As the founder of Pencak Silat Pertempuran I chose to deliberately look at the things I was taught through a different lens. My views were formed through testing and fighting primarily and against many different martial arts stylists, opponents, and sizes. Those experiences taught me a lot.
For example, having earned a few different instructors certificates over the years for various martial arts I remember being taught stances by all of them and being told, “that we only use this to strengthen legs.” Or a series of blocks which ultimately became, “in reality this is only to teach the new people to defend themselves.”
And similarly for many things that didn’t seem particularly useful. Basically, we’ll teach them this wrong thing and then later teach them something better. As if people were incapable of just jumping in to what was valuable. I chose to believe that people could do the useful stuff from the start and the problem I often saw is that many people never really took to the later modifications because the early stuff was so ingrained.
Even for myself, I tried many of the things I was taught and realized that much of it was not very useful or practical for me at least. (Later, as my skills grew deeper some of those things were found to be useful—but it took a Long Time.) It was during this refining process and the burning off of the dross that the core of Pencak Silat Pertempuran was developed.

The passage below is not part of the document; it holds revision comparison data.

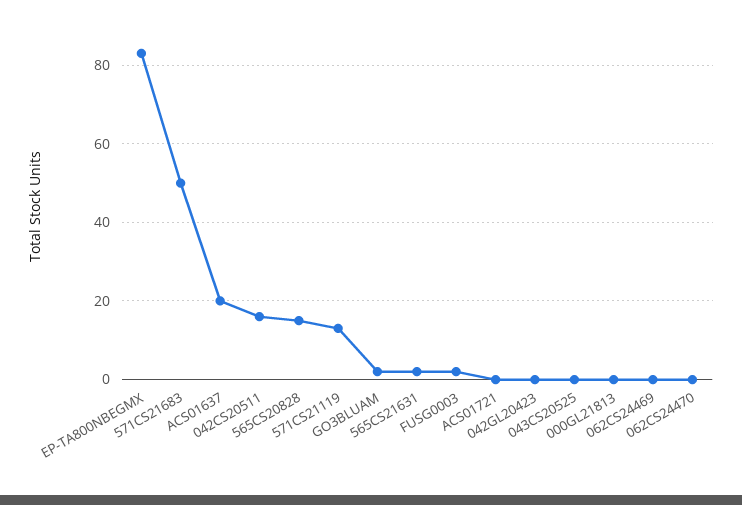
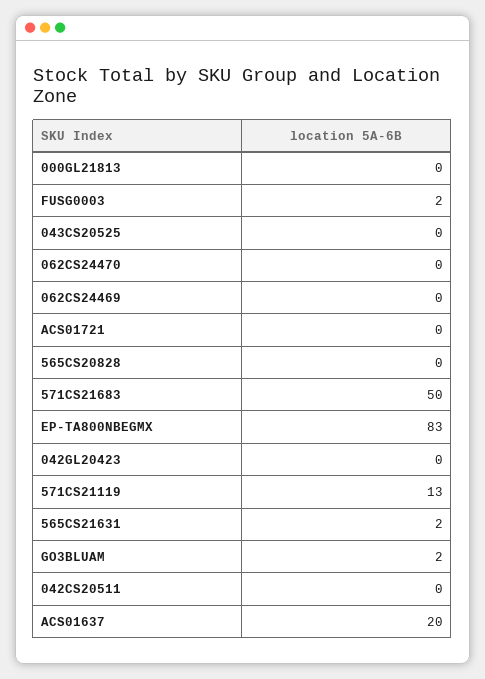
  {
    "EP-TA800NBEGMX": 83,
    "571CS21683": 50,
    "ACS01637": 20,
-   "042CS20511": 15,
+   "042CS20511": 0,
-   "565CS20828": 15,
+   "565CS20828": 0,
    "571CS21119": 13,
    "GO3BLUAM": 2,
    "565CS21631": 2,
    "FUSG0003": 2,
    "ACS01721": 0,
    "042GL20423": 0,
    "043CS20525": 0,
    "000GL21813": 0,
    "062CS24469": 0,
    "062CS24470": 0
  }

It has been revised and refined over the years to what it is now. Essentially the act of reduction and redundancy. Almost exclusively.
When you look at the curriculum you’ll notice, for example, that I don’t specifically teach stances, or blocks, or even parry’s per se. It was a deliberate choice to start people in the learning process by only teaching them things that they could actually use. No training wheels. Most people don’t need to learn how to stand longer, they need to learn how to move better—why teach them to stand then? You don’t need to learn how to block, you need to learn how to move and counter. That’s a much better use of your time than conditioning bad habits of being stationary and trying to block attacks.
I’d rather people walk away from every class learning how to actually be better at defending themselves rather than teach things that aren’t particularly useful or that I have to unteach them later.
And if we’re honest with ourselves, those things like stances, blocks, etc. are not even useful for keeping someone safe. To be in defense means that you are specifically and deliberately putting yourself at a timing disadvantage and I have no damn idea why you would do that…. particularly when you’re already not very good. It makes no sense—it only makes dollars.